WHAT YOU ARE ASKED TO DO: Rewrite the data below as a numbered list, one item per line, and omit any blank lines. Leave the pictures out of your answer.

RECORDS FOR THIS TASK:

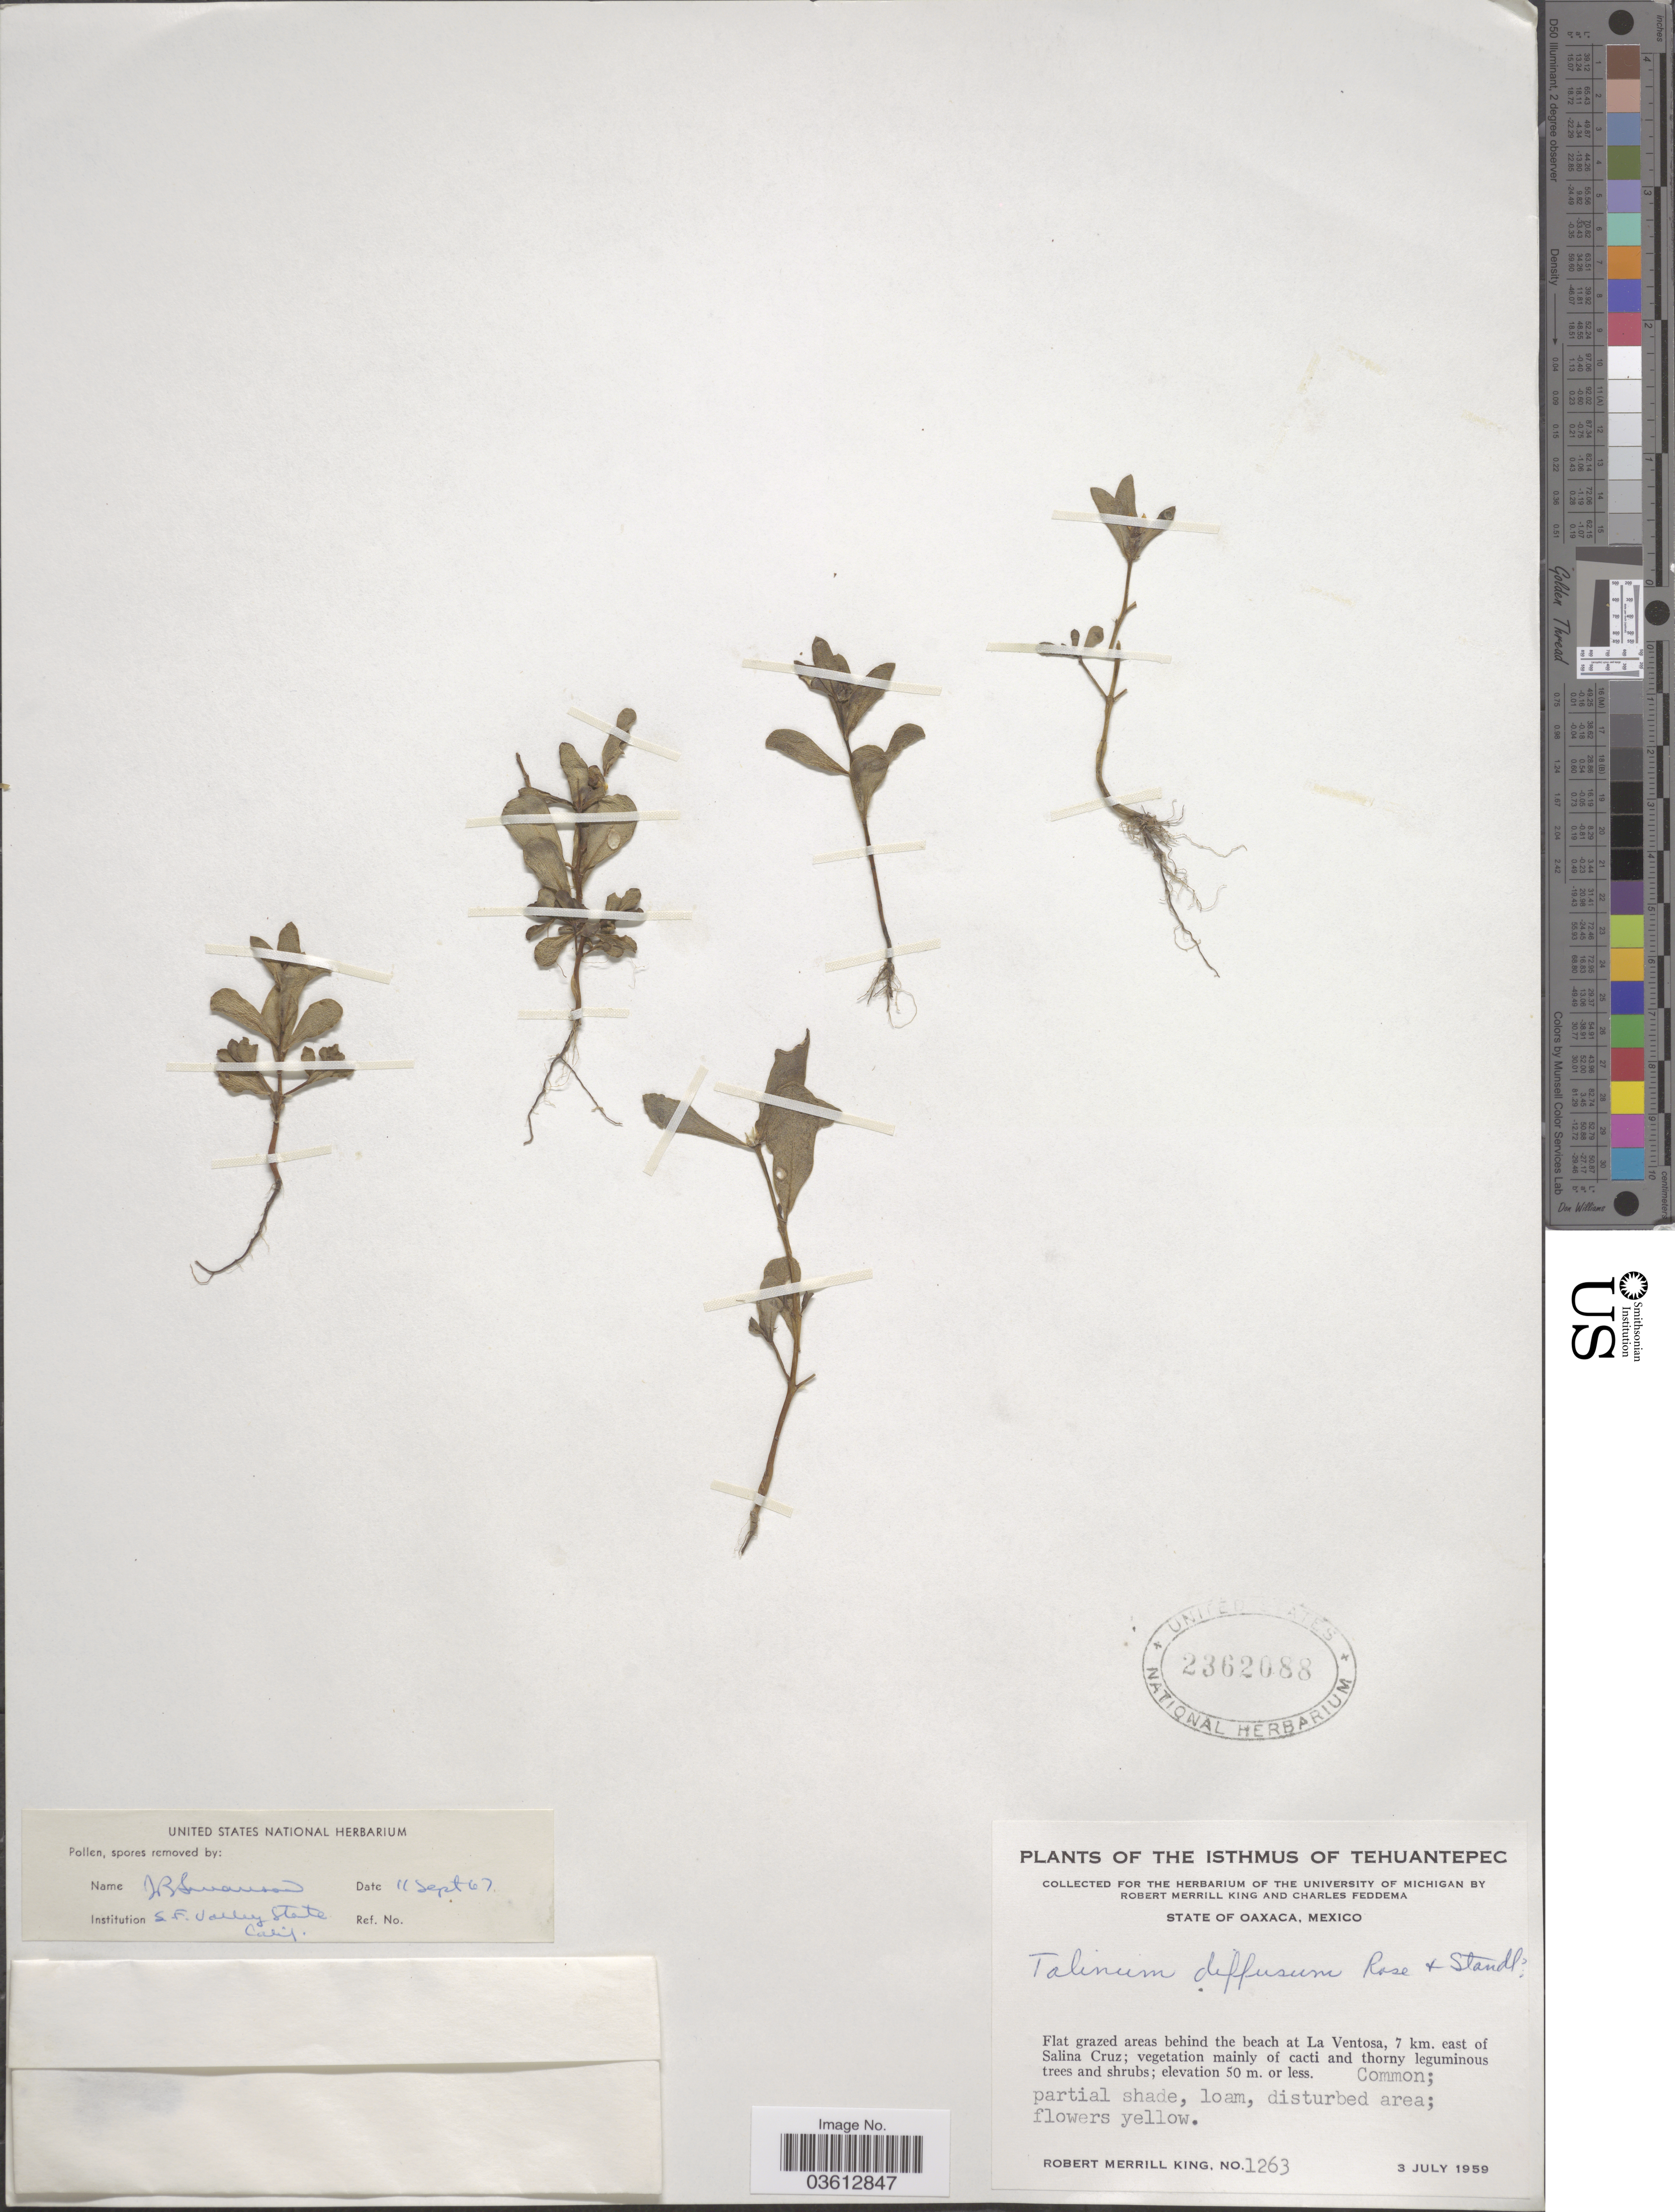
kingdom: Plantae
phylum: Tracheophyta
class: Magnoliopsida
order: Caryophyllales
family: Talinaceae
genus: Talinum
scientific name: Talinum diffusum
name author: Rose & Standl.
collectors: R. M. King & C. Feddema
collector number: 1263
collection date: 1959-07-03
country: Mexico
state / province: Oaxaca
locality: The Isthmus of Tehuantepec. Flat grazed areas behind the beach at La Ventosa, 7 km. east of Salina Cruz.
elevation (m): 50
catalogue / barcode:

TASK RESULT:
1. kingdom: Plantae
2. phylum: Tracheophyta
3. class: Magnoliopsida
4. order: Caryophyllales
5. family: Talinaceae
6. genus: Talinum
7. scientific name: Talinum diffusum
8. name author: Rose & Standl.
9. collectors: R. M. King & C. Feddema
10. collector number: 1263
11. collection date: 1959-07-03
12. country: Mexico
13. state / province: Oaxaca
14. locality: The Isthmus of Tehuantepec. Flat grazed areas behind the beach at La Ventosa, 7 km. east of Salina Cruz.
15. elevation (m): 50
16. catalogue / barcode:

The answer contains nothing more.